- Problem requirements: Copy the records word for word, beginning at the line that contains "Segment regions of" and continuing through the end of the records. Leave the picture out of your copy.

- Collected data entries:
__________

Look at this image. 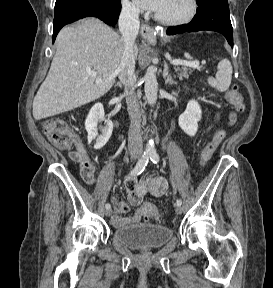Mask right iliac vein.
I'll list each match as a JSON object with an SVG mask.
<instances>
[{"instance_id":"right-iliac-vein-1","label":"right iliac vein","mask_w":273,"mask_h":288,"mask_svg":"<svg viewBox=\"0 0 273 288\" xmlns=\"http://www.w3.org/2000/svg\"><path fill=\"white\" fill-rule=\"evenodd\" d=\"M111 214H112V210H111V209H107V210L105 211V215H106L107 217L111 216Z\"/></svg>"}]
</instances>
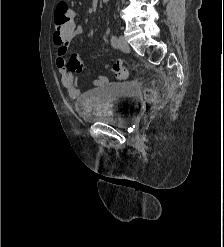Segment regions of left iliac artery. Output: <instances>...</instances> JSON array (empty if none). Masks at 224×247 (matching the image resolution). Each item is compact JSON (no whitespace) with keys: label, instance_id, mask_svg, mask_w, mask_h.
<instances>
[{"label":"left iliac artery","instance_id":"1","mask_svg":"<svg viewBox=\"0 0 224 247\" xmlns=\"http://www.w3.org/2000/svg\"><path fill=\"white\" fill-rule=\"evenodd\" d=\"M111 45L115 48L118 47V38L115 35L111 37Z\"/></svg>","mask_w":224,"mask_h":247}]
</instances>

__________

- Solved exercise:
Segment regions of left iliac artery. Output: <instances>...</instances> JSON array (empty if none). Masks at 224×247 (matching the image resolution). Each item is compact JSON (no whitespace) with keys: label, instance_id, mask_svg, mask_w, mask_h.
<instances>
[{"label":"left iliac artery","instance_id":"1","mask_svg":"<svg viewBox=\"0 0 224 247\" xmlns=\"http://www.w3.org/2000/svg\"><path fill=\"white\" fill-rule=\"evenodd\" d=\"M111 45L115 48L118 47V38L115 35L111 37Z\"/></svg>","mask_w":224,"mask_h":247}]
</instances>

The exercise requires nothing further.